Cincuenta y cuatro años después de que las últimas huellas humanas quedaran impresas en el polvo lunar, el silencio del espacio profundo se prepara para recibir a nuevos visitantes. Hoy, 1 de abril de 2026, la misión Artemis II despega con una promesa grabada en su fuselaje: el regreso definitivo del ser humano a nuestro satélite natural.
No es un viaje más. Es el primer vuelo tripulado de un programa que nació en 2017 para sacudir el estancamiento espacial y devolvernos la mirada a las estrellas. Durante diez días, la cápsula Orion trazará un «ocho» perfecto en el firmamento, utilizando la gravedad lunar como una honda invisible para rodear el satélite y volver a casa.
El Cuarteto del Destino: Los rostros de la nueva era
La NASA no solo ha enviado máquinas; ha enviado una síntesis de la capacidad humana. Cuatro perfiles, cuatro historias y un solo objetivo.
- Reid Wiseman (El Comandante): Ingeniero de sistemas y veterano del combate aéreo. Su mente está entrenada para diseccionar el caos y convertirlo en orden. Con 165 días de experiencia en la Estación Espacial Internacional (EEI), Wiseman es el guía técnico y moral de una tripulación que operará en el límite de lo conocido.
- Victor Glover (El Piloto): El hombre que de niño miraba los lanzamientos por televisión hoy tiene las manos en los controles. Tras hacer historia en 2020 con SpaceX, Glover aporta una precisión quirúrgica al pilotaje de la Orion. Su presencia es, además, un poderoso mensaje de inspiración: el espacio ya no tiene barreras de origen.

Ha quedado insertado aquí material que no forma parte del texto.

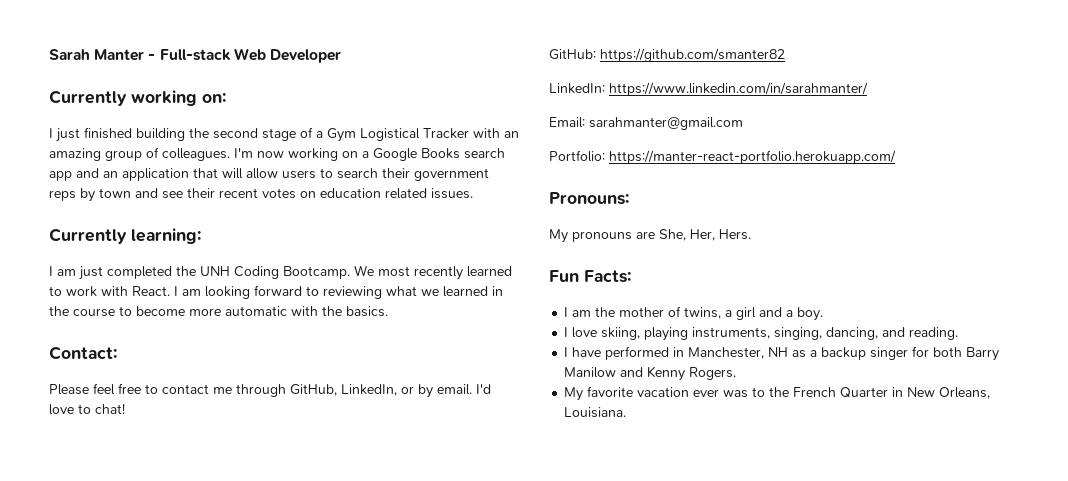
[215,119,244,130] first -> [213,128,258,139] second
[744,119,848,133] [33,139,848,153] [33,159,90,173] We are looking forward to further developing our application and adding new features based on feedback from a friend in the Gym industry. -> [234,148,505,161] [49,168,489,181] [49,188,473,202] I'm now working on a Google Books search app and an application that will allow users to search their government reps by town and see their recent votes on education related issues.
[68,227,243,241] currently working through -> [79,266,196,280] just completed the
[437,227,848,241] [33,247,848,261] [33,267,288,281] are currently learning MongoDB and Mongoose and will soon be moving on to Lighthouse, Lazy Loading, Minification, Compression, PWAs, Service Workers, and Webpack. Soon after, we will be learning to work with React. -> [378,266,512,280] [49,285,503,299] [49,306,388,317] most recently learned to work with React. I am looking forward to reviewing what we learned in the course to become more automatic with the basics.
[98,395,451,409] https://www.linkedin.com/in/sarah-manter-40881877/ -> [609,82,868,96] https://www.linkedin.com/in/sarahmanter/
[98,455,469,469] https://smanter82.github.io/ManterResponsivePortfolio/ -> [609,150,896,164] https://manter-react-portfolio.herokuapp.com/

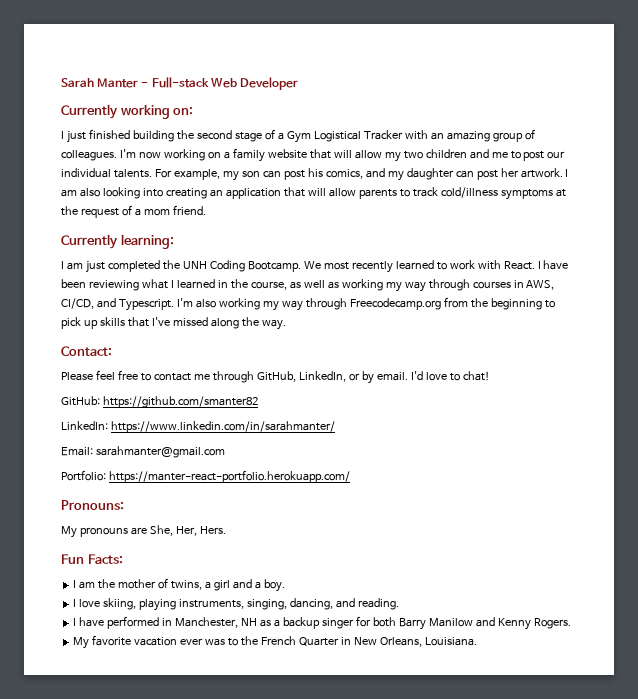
[373,148,505,161] [49,168,99,181] Google Books search app and -> [232,148,566,162] [61,168,569,181] [61,187,207,199] family website that will allow my two children and me to post our individual talents. For example, my son can post his comics, and my daughter can post her artwork. I am also looking into creating
[282,168,489,181] [49,188,473,202] users to search their government reps by town and see their recent votes on education related issues. -> [358,187,566,200] [61,205,206,218] parents to track cold/illness symptoms at the request of a mom friend.
[182,285,319,299] am looking forward to -> [543,260,569,270] [61,279,86,288] have been
[421,289,439,296] we -> [170,280,174,288] I
[73,306,388,317] course to become more automatic with the basics. -> [250,279,555,292] [61,297,555,311] [61,317,286,330] course, as well as working my way through courses in AWS, CI/CD, and Typescript. I'm also working my way through Freecodecamp.org from the beginning to pick up skills that I've missed along the way.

- Christina Koch (La Pionera): Poseedora del récord del vuelo espacial más largo para una mujer (328 días), Koch es una fuerza de la naturaleza. Ingeniera eléctrica y física, ha sobrevivido a la Antártida y ha liderado caminatas espaciales históricas. Hoy, se convierte en la primera mujer en quebrar la órbita terrestre para asomarse a la cara oculta de la Luna.
- Jeremy Hansen (El Especialista): Representando a la Agencia Espacial Canadiense, este piloto de combate de Ontario trae la tenacidad del entrenamiento en cuevas y entornos submarinos. Su misión es vital: asegurar que cada sistema de la nave responda al entorno hostil del espacio profundo.
Una danza de 10 días a 10.000 kilómetros
Artemis II no tocará el suelo lunar, pero su coreografía es vital. La nave realizará una trayectoria de «retorno libre», acercándose a unos 10.000 kilómetros de la superficie lunar. En ese punto, los astronautas verán la Luna más cerca que cualquier humano desde el Apolo 17 en 1972.
¿Qué buscan en la oscuridad?
- Validación extrema: Probar los sistemas de soporte vital de la Orion en el espacio profundo.
- Resiliencia humana: Estudiar cómo reacciona el cuerpo y la mente lejos de la protección del campo magnético terrestre.
- El salto final: Recopilar los datos críticos que permitirán que, en 2027, la misión Artemis III finalmente ponga una bota humana sobre el regolito lunar.
El significado de hoy
Este 1 de abril no es solo una fecha en el calendario de la ingeniería; es un cambio de paradigma. Artemis II es el puente entre el recuerdo nostálgico de los años 60 y un futuro donde la Luna será, por fin, una estación de paso hacia Marte.
La humanidad vuelve a la Luna, pero esta vez, lo hace para quedarse.
Dato Histórico: La trayectoria en «8» permite que, ante cualquier fallo de motor, la gravedad lunar devuelva la nave a la Tierra de forma automática. Un diseño de seguridad heredado de las lecciones más valiosas de la era Apolo.